Every crisis has a response. Policymakers put in safeguards and provide incentives for the next bull market, in their attempt to prevent it from happening again.
In these policies, we should, usually, seek the seeds of the next crisis. From the biggest potential risks, the private equity space is where we would focus.
In the 1970s, the world experienced a decade of slow growth and high inflation. In their effort to put a stop to it, central banks launched interest rates at very high levels. Desperate homeowners were, anecdotally, sending their house keys to Paul Volcker, the chair of the Federal Reserve in the mid-1980s.
To balance the equation and foster growth again, governments defanged laws preventing banks from leveraging their deposits to give out more loans. It enabled banks to essentially create money. However, risks for depositors rose, without compensation or their knowledge.
The 2008 global financial crisis was about 25years of banks taking increased risks with their clients’ deposits. It got so bad that banks were happy to give out loans to people who could never hope to repay them, and then try to pass on the risks to others.
Governments knew that it was their own deregulatory efforts that led to this result. “Too big to fail”, bad as it sounded, was probably more politically palatable than, “we had to do something 25 years ago”.
Banks re-shackled
The response to that crisis was as expected. Regulators relaxed oversight and made sure private investors had enough tax incentives to pick up the investment baton. The central banks would print enough money to keep risks and interest rates low enough to foster investments, and then deliberately kept the banks off the party’s guest list.
Banks were re-shackled, becoming the boring institutions they were five decades before. No more proprietary trading desks or super-leveraging deposits. A decade of ultra-low-cost capital signalled the rise of private equity investing.
Many companies even opted to remain private, rather than raise money through an initial public offering. Over the past 25 years, the number of US public companies declined by a third, and the remaining pool is dominated by a handful of tech companies.
Private equity companies currently have a valuation problem. The valuation of a company depends on the amount the last investors put in.
Let us use a company called TechX as an example. TechX produces equipment with haptic feedback for game consoles and the metaverse. During the time of cheap money, a venture capitalist invested $20mn (£15.7mn) from its $1bn pool to acquire 2 per cent of the company.

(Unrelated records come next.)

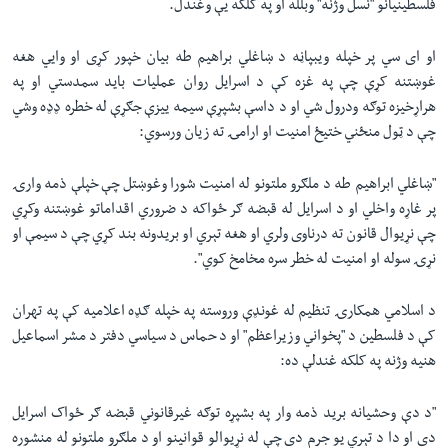
فلسطینیانو "نسل وژنه" وبلله او په کلکه یې وغندل.
او ای سي پر خپله ویبپاڼه د ښاغلي براهیم طه بیان خپور کړی او وایي هغه
غوښتنه کړې چې په غزه کې د اسرایل روان عملیات باید سمدستي او په
هراړخیزه توګه ودرول شي او د داسې بشپړې سیمه ییزې جګړې له خطره ډډه وشي
چې د ټول منځني ختیځ امنیت او ارامۍ ته زیان ورسوي:
"ښاغلي ابراهیم طه د ملګرو ملتونو له امنیت شورا وغوښتل چې خپلې ذمه وارۍ
پر غاړه واخلي او د اسرایل له قبضه ګر ځواکه د ضروري اقداماتو غوښتنه وکړي
چې نړیوال قانون ته درناوی ولري او هغه تېري او بریدونه بند کړي چې د سیمې او
نړۍ سوله او امنیت له خطر سره مخامخ کوي".
د اسلامي‌ همکارۍ تنظیم له غونډې وروسته په خپله ګډه اعلامیه کې په تهران
کې د فلسطین د "پخواني وزیراعظم" او د حماس د سیاسي دفتر د مشر اسماعیل
هنیه وژنه په کلکه غندلې ده:
"د دې وحشیانه برید ذمه وار په بشپړه توګه غیرقانوني قبضه ګر ځواک اسرایل
دی او دا د تېري‌ یو جرم دی چې له نړیوالو قوانینو او د ملګرو ملتونو له منشوره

The stake was purposefully low. With a small amount of money, an influx of just $20m, the company is now suddenly a $1bn “unicorn”, although it has never seen that amount of money. That status is set to attract even more investors.
Private equities — a step up in terms of capital and scrutiny from venture capitalists — would now put TechX on the radar. They might offer less generous valuations terms, but still big enough for the company to grow exponentially.